**Requirement 1:**
In the review excerpt, what name does Bucky give as the correction when Sam calls him "White Panther"?

(Given passage)

The big fight scene atop the two big rigs is, like the aerial pursuit of Batroc in the premiere, a bit repetitive, and also smaller in scope. (Plus, in several shots, Sam in flight looked as unrealistic a CGI blob as Spider-Man frequently did in the more technically primitive Sam Raimi/Tobey Maguire films.) But where the premiere was leaning on that opening set piece to keep the audience engaged throughout all the dull setup that followed, “The Star-Spangled Man” works well enough throughout that it doesn’t need a wham-bang action sequence to succeed overall.
Put your main characters together, and things get better. Who would’ve guessed?
Some other thoughts:
* Lemar (played by Cle Bennett) is also Walker’s partner in the comics, and also goes by Battlestar, but only after spending a few issues calling himself Bucky (and wearing a variant on Bucky’s World War II costume). Then fellow comics writer Dwayne McDuffie, who was African-American, explained to Mark Gruenwald that “buck” is considered a racial slur in many parts of the country, and Gruenwald wrote this into the comic, with Lemar changing his code name after being asked about this by another black man.
* Bucky does not, as far as we know, have a version of the supersoldier formula in his veins, and should in theory just have that vibranium arm as his power. But in both Civil War and here, he’s fast enough to outrun cars and trucks, and Sam at one point asks about Bucky’s “cyborg brain.” As with Redwing getting souped up to War Machine power levels, it appears that both our heroes’ abilities are whatever Spellman and company need them to be, plot-wise. UPDATE: Several of you have reminded me both that Arnim Zola experiments on Bucky when he’s briefly a Hydra captive in First Avenger, and that Bucky appears to steal a version of the super soldier serum from Howard Stark in Civil War, which he and the other Hydra sleeper agents are injected with. So either way, he’s got more than just the arm working for him.
* Sam jokes that Bucky is stealthy because of his time in Wakanda, and calls him “White Panther,” which Bucky corrects to “White Wolf.” In the comics, White Wolf is a wholly different character — T’Challa’s adopted white brother, who runs Wakanda’s intelligence services — but nice to know the Infinity War scene where T’Challa gives Bucky the title hasn’t been completely forgotten.
* Karli Morgenthau is a gender-flipped version of the comic-book Flag Smasher (a.k.a. Karl Morgenthau), who was also created by Gruenwald for Captain America #312.
* The kid who lets Bucky and Sam in to see Isaiah is referred to in the credits as Eli Bradley, who in the comics is Isaiah’s grandson and winds up with his own heroic legacy.
* Finally, the Power Broker is a key player in John Walker’s comics origin story, but given how much these shows mix and match material from those stories, we’ll have to wait and see who and what he’s about here.

(End Given passage)
(Entries supplied)

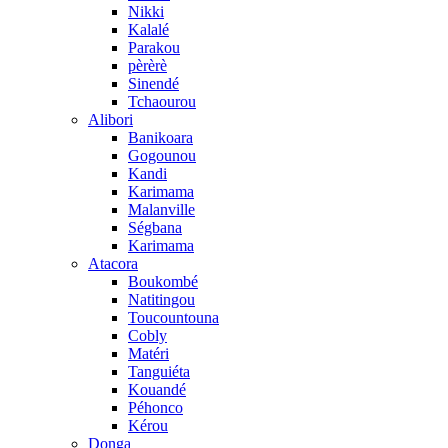
Nikki
Kalalé
Parakou
pèrèrè
Sinendé
Tchaourou
Alibori
Banikoara
Gogounou
Kandi
Karimama
Malanville
Ségbana
Karimama
Atacora
Boukombé
Natitingou
Toucountouna
Cobly
Matéri
Tanguiéta
Kouandé
Péhonco
Kérou
Donga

(End Entries supplied)

**Requirement 2:**
Please transcribe the text of the dataset entry rows above line for line, leaving out the picture.

**Task result 1:**
White Wolf.

**Task result 2:**
Nikki
Kalalé
Parakou
pèrèrè
Sinendé
Tchaourou
Alibori
Banikoara
Gogounou
Kandi
Karimama
Malanville
Ségbana
Karimama
Atacora
Boukombé
Natitingou
Toucountouna
Cobly
Matéri
Tanguiéta
Kouandé
Péhonco
Kérou
Donga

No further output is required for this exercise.